30 January 2021

Jacques Audiard's Dheepan (2015)

 

Dheepan (Antonythasan Jesuthasan) is a Tamil Tiger forced to flee Sri Lanka. With two strangers, Yalini (Kalieaswari Srinivasan) and the nine-year-old Illayaal (Claudine Vinasithamby), they pose as a family in order to escape to France, to end up in a grim HLM where the fake husband and wife become caretakers in their block. Much of the dialogue is in Tamil and the film charts the 'family's' progress in their new language.

Not only does their knowledge of the French language develop, but slowly a real family will immerge based on love and loyalty. The problem is that the gang rivalry, based around drugs, will become increasingly violent and this cité in Paris, full of ex-convicts, drug addicts, etc, and will turn into a war zone which resembles the country they've left, and Yalini yearns to leave for London, where she has a relative.

Dheepan will have to use his fighterly skills to quell the escalating violence, and this is where a story of learning to live in a completely different society and adapting to its standards swings very quickly into a blood-soaked thriller. To top it off, presumably the concluding scene of Dheepan, Yalini, Illayaal and the couple's young child living in a kind of utopia in England is just another of Dheepan's dreams?

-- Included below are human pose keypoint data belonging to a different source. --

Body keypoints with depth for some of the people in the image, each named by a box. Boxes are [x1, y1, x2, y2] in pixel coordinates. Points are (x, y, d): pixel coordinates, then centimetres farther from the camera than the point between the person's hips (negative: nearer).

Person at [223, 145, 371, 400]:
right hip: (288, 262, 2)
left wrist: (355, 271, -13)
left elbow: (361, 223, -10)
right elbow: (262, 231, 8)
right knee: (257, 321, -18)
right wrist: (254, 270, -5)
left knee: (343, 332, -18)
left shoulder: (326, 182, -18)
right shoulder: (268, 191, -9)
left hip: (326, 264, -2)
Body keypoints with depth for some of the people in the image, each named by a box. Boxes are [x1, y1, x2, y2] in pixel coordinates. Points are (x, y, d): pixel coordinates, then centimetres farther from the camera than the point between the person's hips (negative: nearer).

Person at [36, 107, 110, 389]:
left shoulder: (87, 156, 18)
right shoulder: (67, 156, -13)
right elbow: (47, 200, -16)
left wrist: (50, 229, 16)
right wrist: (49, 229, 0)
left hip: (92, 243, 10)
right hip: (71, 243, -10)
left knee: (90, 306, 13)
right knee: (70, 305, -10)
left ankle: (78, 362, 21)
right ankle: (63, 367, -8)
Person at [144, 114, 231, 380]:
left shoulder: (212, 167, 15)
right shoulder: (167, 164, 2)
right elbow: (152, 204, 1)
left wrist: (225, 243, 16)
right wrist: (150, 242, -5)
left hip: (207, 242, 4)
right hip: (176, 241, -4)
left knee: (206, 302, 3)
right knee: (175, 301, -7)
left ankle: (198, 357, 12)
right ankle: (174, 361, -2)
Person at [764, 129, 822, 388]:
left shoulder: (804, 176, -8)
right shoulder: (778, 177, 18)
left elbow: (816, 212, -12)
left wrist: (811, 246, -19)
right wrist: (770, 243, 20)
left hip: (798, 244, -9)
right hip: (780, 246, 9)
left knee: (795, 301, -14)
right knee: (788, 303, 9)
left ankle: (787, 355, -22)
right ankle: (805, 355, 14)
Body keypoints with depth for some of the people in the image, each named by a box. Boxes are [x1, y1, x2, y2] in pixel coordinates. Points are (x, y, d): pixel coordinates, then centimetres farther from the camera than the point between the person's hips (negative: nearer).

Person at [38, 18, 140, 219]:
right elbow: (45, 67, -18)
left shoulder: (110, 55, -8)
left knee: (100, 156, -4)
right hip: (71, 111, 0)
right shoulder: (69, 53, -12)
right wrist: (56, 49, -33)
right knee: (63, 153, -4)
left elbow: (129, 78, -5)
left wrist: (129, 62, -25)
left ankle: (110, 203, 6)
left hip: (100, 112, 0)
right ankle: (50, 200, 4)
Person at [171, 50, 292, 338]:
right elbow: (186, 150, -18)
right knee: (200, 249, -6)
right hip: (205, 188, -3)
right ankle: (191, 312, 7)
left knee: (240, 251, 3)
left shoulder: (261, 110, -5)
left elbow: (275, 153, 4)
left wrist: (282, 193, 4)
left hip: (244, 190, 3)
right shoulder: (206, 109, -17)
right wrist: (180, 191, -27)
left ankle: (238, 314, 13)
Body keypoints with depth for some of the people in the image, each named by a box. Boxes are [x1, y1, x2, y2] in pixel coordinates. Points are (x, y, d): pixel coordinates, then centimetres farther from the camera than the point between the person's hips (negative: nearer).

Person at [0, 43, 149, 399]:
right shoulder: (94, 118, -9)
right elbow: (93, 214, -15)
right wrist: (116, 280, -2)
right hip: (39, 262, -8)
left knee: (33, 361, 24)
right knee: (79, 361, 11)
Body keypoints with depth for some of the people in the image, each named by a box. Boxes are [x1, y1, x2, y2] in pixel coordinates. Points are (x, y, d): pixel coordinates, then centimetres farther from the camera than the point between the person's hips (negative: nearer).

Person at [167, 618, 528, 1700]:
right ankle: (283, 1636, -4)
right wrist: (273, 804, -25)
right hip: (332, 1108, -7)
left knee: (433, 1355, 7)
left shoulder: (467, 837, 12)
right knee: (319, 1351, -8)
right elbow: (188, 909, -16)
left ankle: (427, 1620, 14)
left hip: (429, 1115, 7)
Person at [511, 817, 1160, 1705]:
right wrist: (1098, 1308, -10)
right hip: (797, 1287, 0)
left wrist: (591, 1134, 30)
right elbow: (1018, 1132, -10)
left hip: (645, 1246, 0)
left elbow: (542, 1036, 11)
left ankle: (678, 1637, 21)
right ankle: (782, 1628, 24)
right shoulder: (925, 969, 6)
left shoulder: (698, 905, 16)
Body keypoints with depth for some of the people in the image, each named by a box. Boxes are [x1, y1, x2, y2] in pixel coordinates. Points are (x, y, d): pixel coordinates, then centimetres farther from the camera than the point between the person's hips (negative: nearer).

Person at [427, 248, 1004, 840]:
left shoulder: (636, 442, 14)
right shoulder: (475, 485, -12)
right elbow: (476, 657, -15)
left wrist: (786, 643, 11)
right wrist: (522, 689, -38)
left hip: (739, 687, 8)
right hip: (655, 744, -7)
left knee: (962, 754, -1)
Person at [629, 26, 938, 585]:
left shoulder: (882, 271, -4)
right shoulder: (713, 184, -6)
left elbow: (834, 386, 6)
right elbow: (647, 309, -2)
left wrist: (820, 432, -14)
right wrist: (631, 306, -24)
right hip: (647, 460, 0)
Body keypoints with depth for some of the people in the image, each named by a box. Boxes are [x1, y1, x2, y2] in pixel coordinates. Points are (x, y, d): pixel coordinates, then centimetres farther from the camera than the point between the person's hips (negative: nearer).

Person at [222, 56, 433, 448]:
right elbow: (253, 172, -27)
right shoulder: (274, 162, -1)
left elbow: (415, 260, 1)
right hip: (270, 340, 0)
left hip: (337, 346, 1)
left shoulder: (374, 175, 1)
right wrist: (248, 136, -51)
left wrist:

Coming after the developments in Europe over the past five years that the film was made, it comes across as a very poor joke today. And this is such a pity, because what up to its mid-point seemed to be an extremely promising movie – especially with Antonythasan Jesuthasan's superlative acting – just disintegrated into nothingness. Palme d'Or 2015? Was there really nothing better to choose from?